It takes time, money and skill to return a defunct neon sign to its original flamboyant splendor. Which explains why, after nearly 20 years, the Neon Museum’s collection of restored illuminated signs numbered just 13. But earlier this month, in less than 48 hours, the museum welcomed two new family members: The signs for Jerry’s Nugget and the Liberace Museum—which had been sitting in the Boneyard dust, waiting for their moment to shine—have joined La Concha, the Silver Slipper and others as part of the proud, the few, the illuminated.
The Jerry’s Nugget sign was the first to arrive on September 11, as workers from YESCO put it on a truck around dawn and drove it down the Strip. The once-peeling red paint has been redone, and the neon letters and light bulb-studded giant gold nugget are back to pristine condition; in fact, the sign now looks just as it did when it glowed over the north end of Las Vegas Boulevard in 1964, the year the North Las Vegas casino opened.
The following morning, Liberace arrived, looking stunning despite the early hour. Workers from Jones Sign used a crane to lift the enormous piece—which once adorned the Liberace Museum complex on Tropicana Avenue—and put it in place. “Liberace was a treasured entertainer and member of the Las Vegas community,” says Danielle Kelly, executive director of the Neon Museum. “We are thrilled to honor him and his memory through the restoration.”

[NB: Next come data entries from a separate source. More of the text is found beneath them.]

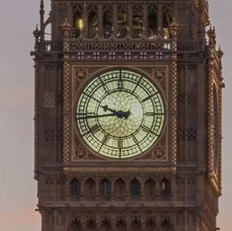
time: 9:43
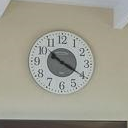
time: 10:20
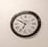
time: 6:50
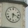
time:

The Shulman Family Foundation sponsored the Liberace face-lift, which brought the black-framed, hot pink-neon swirling script and gold-trimmed silhouette of a candelabra-topped piano back to its too-much-of-a-good-thing glory.

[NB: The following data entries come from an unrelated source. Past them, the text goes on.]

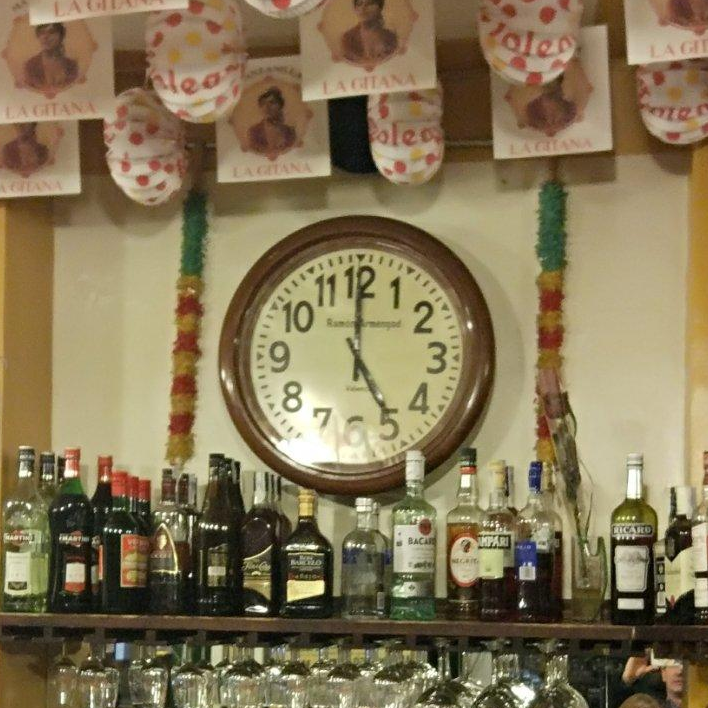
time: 5:00
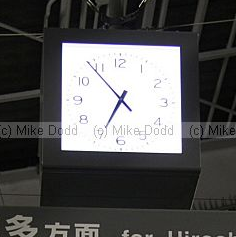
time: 6:53
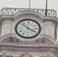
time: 3:52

For Kelly, these two refurbished gems—as well as their 13 predecessors—are more than just symbols of old Vegas glory. “When a donor comes forward to support the restoration of the sign,” she says, “it signifies a shared commitment to the Neon Museum and its mission.”
Vegas PBS is producing a documentary on the restoration of both signs, which is scheduled to air October 27. Although Kelly didn’t reveal the next neon icon scheduled to go under the knife, we’re crossing our fingers for the elaborately curlicued Yucca Motel. Or that giant yellow ducky from the Ugly Duckling Car Wash on Boulder Highway.